The local universal Church gathered to pray for racial reconciliation and healing Nov. 3 during a special Mass at the Cathedral Basilica of the Immaculate Conception.
The Mass was the first of what will be an annual event organized by the newly-formed Archdiocesan Committee for Racial Equity and Justice. Archbishop Samuel J. Aquila celebrated the Mass for an ethnically diverse congregation, who were all united in prayer for a common reason.
The celebration fell on the feast day of St. Martin de Porres, the patron saint of mixed-race people and racial harmony; a fitting patron for a world sadly marred by racial unrest and division, as exemplified during last year’s riots in the wake of George Floyd’s tragic death and other similar incidents that have occurred.
Archbishop Aquila’s stirring homily focused on the first two commandments — to love the Lord with all your heart, mind and soul, and to love your neighbor as yourself — and how the rest of the 10 Commandment can be summed up in these two commandments, in which we are called to live the virtue of charity.
“How then does that speak to us today, and especially in the context of this liturgy, in terms of healing and reconciliation with the African-American community?” the archbishop exhorted. “How do we live the love of God and the love of neighbor out as Christians? We must examine that within ourselves first. The question that we must ask ourselves is, “who truly forms my heart and my mind?” What is the lens or the view that I look through the world out? Is it the lens of the love of God and the love of neighbor? Or is it the lens of the world or of some ideology, some political party … Who is the one who truly forms me?”
The Church proclaims belief in Jesus Christ at each Mass during the Nicene Creed, and during the Our Father, we claim to seek the will of the Father, the archbishop said. But has the Church truly allowed Christ to form the hearts, minds and wills of her people? In not doing so, “racism comes about, bitterness and resentment comes about, seeing others as less. We fail to see people through the lens of God,” Archbishop Aquila said. In turn, our minds and hearts are often formed by external, worldly influences rather than Christ.

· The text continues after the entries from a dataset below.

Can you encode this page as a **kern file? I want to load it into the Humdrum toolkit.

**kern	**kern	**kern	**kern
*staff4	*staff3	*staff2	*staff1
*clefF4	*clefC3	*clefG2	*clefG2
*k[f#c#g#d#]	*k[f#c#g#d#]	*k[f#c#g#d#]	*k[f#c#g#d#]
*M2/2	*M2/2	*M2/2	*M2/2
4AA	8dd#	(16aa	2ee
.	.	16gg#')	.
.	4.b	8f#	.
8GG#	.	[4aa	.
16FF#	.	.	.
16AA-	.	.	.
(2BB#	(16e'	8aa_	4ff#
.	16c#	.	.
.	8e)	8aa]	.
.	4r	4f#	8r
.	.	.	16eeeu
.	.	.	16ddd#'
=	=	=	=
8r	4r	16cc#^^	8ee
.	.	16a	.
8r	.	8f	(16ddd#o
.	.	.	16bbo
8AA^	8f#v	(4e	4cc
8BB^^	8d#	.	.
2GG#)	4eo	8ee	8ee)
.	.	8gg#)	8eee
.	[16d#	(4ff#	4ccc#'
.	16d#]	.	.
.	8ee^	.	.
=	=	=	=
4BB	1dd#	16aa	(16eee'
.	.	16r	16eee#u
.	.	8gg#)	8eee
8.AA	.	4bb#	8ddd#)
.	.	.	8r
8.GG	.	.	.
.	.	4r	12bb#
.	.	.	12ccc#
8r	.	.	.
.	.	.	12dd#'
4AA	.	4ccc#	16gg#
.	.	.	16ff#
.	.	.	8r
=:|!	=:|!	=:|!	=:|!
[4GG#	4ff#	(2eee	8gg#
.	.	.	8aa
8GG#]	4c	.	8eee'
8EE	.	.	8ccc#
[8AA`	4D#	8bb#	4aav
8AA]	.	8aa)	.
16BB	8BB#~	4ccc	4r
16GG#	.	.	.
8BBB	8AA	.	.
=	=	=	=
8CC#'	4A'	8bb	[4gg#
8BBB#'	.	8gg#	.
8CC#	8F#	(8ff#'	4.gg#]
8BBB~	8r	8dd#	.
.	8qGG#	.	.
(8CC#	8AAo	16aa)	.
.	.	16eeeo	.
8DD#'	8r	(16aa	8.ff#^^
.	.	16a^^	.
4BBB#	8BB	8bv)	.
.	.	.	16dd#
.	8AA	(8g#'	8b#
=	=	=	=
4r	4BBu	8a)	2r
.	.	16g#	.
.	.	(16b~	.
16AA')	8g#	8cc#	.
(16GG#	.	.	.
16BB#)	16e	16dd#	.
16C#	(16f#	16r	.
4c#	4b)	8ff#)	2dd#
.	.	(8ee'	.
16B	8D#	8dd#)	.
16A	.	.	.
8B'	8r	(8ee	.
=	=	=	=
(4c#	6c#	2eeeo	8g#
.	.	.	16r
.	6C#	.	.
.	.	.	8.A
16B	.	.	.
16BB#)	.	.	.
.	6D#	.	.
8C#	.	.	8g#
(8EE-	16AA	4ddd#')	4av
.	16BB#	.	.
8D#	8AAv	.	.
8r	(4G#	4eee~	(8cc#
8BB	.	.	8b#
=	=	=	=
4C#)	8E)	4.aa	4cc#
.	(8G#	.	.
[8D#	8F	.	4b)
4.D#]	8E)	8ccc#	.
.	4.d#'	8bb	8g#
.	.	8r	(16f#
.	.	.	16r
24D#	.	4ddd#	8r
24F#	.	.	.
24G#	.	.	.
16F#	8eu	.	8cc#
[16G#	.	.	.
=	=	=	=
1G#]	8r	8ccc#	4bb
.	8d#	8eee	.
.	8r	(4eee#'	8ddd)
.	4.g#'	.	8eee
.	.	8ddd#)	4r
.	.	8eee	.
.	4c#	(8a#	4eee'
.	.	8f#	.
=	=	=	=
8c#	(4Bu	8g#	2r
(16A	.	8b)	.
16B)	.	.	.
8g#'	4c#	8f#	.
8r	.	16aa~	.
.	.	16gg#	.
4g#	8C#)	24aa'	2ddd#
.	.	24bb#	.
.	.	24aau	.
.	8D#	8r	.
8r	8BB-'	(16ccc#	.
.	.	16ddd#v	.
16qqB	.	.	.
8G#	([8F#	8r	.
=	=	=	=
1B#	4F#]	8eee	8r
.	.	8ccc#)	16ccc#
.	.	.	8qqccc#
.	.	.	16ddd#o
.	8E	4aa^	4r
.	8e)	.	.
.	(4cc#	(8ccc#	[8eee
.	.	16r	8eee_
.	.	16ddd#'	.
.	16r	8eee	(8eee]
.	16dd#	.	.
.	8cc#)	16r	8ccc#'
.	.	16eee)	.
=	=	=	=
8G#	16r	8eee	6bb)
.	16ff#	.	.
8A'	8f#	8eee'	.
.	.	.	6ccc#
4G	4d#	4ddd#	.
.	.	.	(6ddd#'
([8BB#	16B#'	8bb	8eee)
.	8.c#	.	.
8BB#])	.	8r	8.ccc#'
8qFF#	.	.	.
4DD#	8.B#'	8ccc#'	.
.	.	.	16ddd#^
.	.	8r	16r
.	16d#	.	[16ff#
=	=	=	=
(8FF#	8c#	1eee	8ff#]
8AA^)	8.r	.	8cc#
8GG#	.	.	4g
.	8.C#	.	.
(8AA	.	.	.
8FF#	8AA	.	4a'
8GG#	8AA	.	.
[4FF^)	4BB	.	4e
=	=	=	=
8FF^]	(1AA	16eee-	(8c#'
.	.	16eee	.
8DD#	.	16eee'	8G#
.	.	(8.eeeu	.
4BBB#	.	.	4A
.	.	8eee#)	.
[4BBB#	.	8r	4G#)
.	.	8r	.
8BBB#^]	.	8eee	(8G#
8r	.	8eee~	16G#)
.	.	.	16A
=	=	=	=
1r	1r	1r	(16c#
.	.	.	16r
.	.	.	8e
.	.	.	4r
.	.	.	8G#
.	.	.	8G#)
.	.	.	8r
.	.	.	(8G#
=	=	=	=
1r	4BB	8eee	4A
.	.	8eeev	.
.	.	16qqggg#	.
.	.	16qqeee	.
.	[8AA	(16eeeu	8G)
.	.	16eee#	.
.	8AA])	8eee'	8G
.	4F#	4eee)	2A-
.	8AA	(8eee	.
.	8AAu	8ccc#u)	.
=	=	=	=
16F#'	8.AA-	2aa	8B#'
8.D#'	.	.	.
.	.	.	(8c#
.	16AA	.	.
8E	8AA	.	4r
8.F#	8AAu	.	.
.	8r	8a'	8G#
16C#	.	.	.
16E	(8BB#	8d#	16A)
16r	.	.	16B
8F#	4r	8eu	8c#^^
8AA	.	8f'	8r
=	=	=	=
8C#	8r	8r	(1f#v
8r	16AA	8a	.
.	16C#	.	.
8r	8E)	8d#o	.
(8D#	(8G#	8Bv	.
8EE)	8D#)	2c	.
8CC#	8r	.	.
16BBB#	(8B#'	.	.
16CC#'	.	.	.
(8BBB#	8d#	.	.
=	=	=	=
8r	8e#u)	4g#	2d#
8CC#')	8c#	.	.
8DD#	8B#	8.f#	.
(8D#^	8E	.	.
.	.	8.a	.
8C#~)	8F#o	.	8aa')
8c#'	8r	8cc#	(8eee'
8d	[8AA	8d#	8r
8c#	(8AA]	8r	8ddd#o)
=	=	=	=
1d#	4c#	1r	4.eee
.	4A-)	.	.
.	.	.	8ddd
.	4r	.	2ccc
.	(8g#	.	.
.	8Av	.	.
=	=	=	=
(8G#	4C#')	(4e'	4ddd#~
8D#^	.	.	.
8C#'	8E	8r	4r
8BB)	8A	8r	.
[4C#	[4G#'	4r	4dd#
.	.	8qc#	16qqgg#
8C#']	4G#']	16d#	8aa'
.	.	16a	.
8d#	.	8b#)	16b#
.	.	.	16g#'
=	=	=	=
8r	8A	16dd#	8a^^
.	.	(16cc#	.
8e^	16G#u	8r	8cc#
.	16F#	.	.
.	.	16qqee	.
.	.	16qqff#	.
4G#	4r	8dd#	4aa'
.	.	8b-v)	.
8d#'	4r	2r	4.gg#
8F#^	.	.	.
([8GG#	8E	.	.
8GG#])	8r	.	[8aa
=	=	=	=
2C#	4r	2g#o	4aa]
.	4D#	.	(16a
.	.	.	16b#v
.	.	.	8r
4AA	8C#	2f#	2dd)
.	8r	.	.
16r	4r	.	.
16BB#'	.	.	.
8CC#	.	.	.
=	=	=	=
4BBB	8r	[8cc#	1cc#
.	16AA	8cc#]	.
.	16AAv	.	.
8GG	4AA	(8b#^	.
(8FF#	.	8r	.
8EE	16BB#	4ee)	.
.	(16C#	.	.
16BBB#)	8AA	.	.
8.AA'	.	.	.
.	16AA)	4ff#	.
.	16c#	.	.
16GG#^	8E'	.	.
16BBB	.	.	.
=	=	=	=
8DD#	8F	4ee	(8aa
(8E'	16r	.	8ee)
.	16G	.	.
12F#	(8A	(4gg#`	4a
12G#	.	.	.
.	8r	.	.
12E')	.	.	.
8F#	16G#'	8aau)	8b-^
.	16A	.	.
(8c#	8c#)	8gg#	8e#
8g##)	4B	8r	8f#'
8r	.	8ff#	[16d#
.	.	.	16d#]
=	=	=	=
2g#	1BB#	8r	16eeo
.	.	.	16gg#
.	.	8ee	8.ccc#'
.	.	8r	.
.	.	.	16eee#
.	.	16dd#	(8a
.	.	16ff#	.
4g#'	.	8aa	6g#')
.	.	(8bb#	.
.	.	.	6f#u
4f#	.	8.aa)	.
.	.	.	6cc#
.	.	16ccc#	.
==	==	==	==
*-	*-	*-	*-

‘We have allowed ourselves to be formed too often by the world or by a political party or by an ideology, and not by Jesus Christ,” Archbishop Aquila submitted. “We have given only lip service to Jesus Christ in the gospel. Because if we truly believed, our world would be a much different place. There would be no racism, there would be no abortion. There would be no hoarding of wealth. That is why Jesus is so clear in the gospel, that the love of God must come first. Because when we do not obey God, it leads to catastrophe.”
As such, it is imperative that Christians seek the will of God first and foremost and ask for the grace to see his people as he sees them, especially when it comes to love of neighbor, Archbishop Aquila urged..
“We must be those who live the gospel and open our hearts to Jesus Christ and ask him, “Lord, form my heart and mind. Father, help me to see the world through your lens and your eyes, and not that of the world. Help me to love my neighbor as myself and follow the second commandment. Whether that neighbor is black, or yellow or white or brown, whatever the nationality is, whether that neighbor is the unborn child in the womb. Let me love Lord, as you love. Open my heart to that,’” Archbishop Aquila said. “And it may mean that I have to repent. It may mean seeing where I have embraced an ideology, rather than living the gospel.”
Returning to the first two commandments, Archbishop Aquila encouraged those present in the congregation to reflect upon each of them and ask the questions: “Do I truly believe in them? And do I truly live them? And do I love others with the love of Jesus? No matter what color their skin. And do I, as Martin De Porres did, as Mother Teresa of Calcutta did, see in every human being, no matter what their condition, do I see the face of Jesus? And do I treat others with that love?
“Pray for the courage,” the archbishop concluded, “to follow the two great commandments and to be faithful to the gospel, and seeing in every human being, regardless of the color of their skin, the face of Jesus Christ.”